===== 文書の一節

福万(ふくまん)の髙田家は、大山山麓などを開墾した大地主で代々庄屋をつとめた家柄です。

約千坪の屋敷地に、寄棟(よせむね)造り、茅葺(かやぶき)形式の主屋を取り巻いて門長屋、米蔵、味噌蔵、衣装蔵、納屋、離れなどの付属屋が整然と建ち並び、東側には池泉庭園を設けています。

主屋は、江戸時代寛政期(18世紀末)の建築と考えられます。

間取りは鍵型に奥の間がある九間取(きゅうまとり)形式で、江戸中期から末期にかけてこの地方の庄屋や大庄屋層が取り入れた新しい形式で、規模の大きい家構えです。

式台のある「中の間」から上手の公的な客室回り、「玄関」「中座敷」「下座敷」などの表回り、「台所」や「奥の室」「前の室」などの勝手回りに三分され、土間には「手代の間」「女中部屋」など使用人の部屋もあります。土間との境には2本の大黒柱があり、屋根には大きな梁や桁が二重三重に架けられています。

==========
===== 提供資料

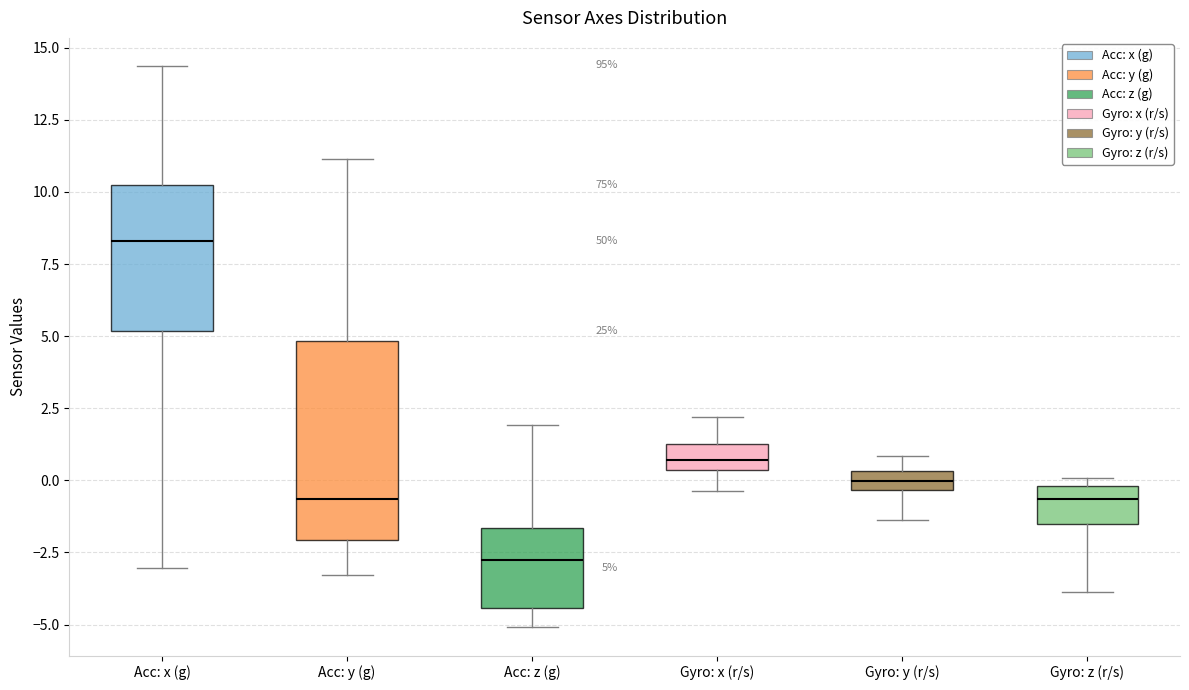

Comparing the boxes themselves (not the whiskers), which one is the tallest?

Acc: y (g)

==========

■ 読解の応用 ■
- 1) 髙田家の解説文で、主屋の九間取形式が「新しい形式」と呼ばれているのはなぜか。本文に即して一、二文で説明しなさい。
- 2) 髙田家の解説文を、最後の文に続けて書き進めなさい。

■ 練習問題の解答 ■
- 1) 九間取形式は、江戸中期から末期にかけて、この地方の庄屋や大庄屋層が取り入れた形式だからです。

- 2)
瓦葺の置棟に来待石(きまちいし)をのせた大屋根は軒先まで葺きおろされ、軒先の厚さは1mにも及びます。この形式の屋根では「煙出(けむだ)し」を上棟に作るのが普通ですが、ここでは東西の妻部分の中程に三角形の瀟洒(しょうしゃ)な煙抜きをもっているのが特徴です。屋根は現在も定期的に葺き替えが行なわれています。

また、養蚕場と薬用人参製造場は、農家の屋敷に残された生業(産業)を具体的に示す希少な建築で、近代の豪農の多角的な農業経営を伝える遺構として歴史的価値があります。

守り継がれた豪農のたたずまいに、伝統の美しさや力強さを伝えています。